Being short is “better” for the planet and future, according to a recent New York Times piece that describes short people as “inherent conservationists” who save resources by consuming less and are “best suited for long-term survival.” The essay’s author, who boasts of her “tiny” children who “eat like gerbils” and thus help “save money and food,” also calls for mating with a short partner as “an effective way to help the planet” because it can decrease the “needs of subsequent generations.”
The Sunday essay, titled “There Has Never Been a Better Time to Be Short” and penned by author Mara Altman, begins by describing increased height as a “widely held fantasy of superiority that long ago should have been retired.”
“It made sense to fawn over height when it facilitated survival,” she writes. “Ages ago, when the necessity of defending oneself cropped up daily, if not hourly, tall people could more easily protect their families and bring home some woolly rhino flank.”
“Today, those who have the stamina to sit in an office chair all day bring home the plastic-wrapped meats,” she adds.

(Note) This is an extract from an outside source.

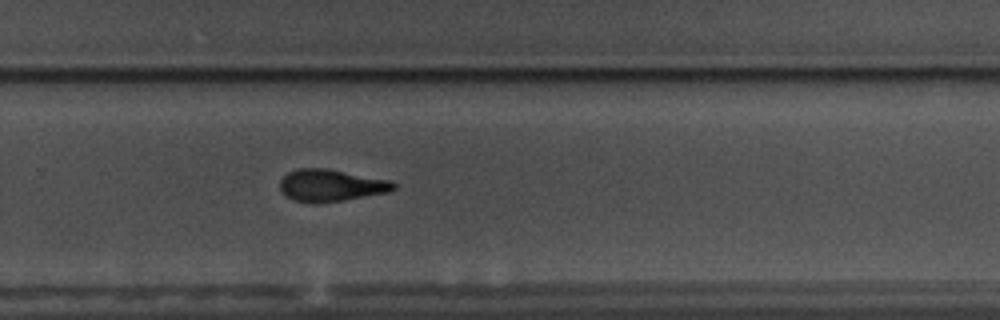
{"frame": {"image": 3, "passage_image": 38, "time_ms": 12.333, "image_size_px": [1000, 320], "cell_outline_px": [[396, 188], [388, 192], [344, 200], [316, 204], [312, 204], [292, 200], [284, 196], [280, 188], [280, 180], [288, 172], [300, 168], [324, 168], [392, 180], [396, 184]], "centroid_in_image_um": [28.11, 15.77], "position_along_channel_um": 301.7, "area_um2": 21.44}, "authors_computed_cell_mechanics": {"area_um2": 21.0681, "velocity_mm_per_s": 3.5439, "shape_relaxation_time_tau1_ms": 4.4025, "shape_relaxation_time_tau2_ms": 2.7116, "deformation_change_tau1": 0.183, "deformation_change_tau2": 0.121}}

— New York Times Opinion (@nytopinion) January 1, 2023
On an individual level, she notes, success “does not depend on beating up other people or animals.”
“Even if it did, in an era of guns and drones, being tall now just makes you a bigger target,” she writes.
Criticizing the “echoes of these early human desires and biases [that] have stuck in our minds like a particularly catchy marketing jingle,” Altman shares that her own twins “are among the smallest in their kindergarten class.”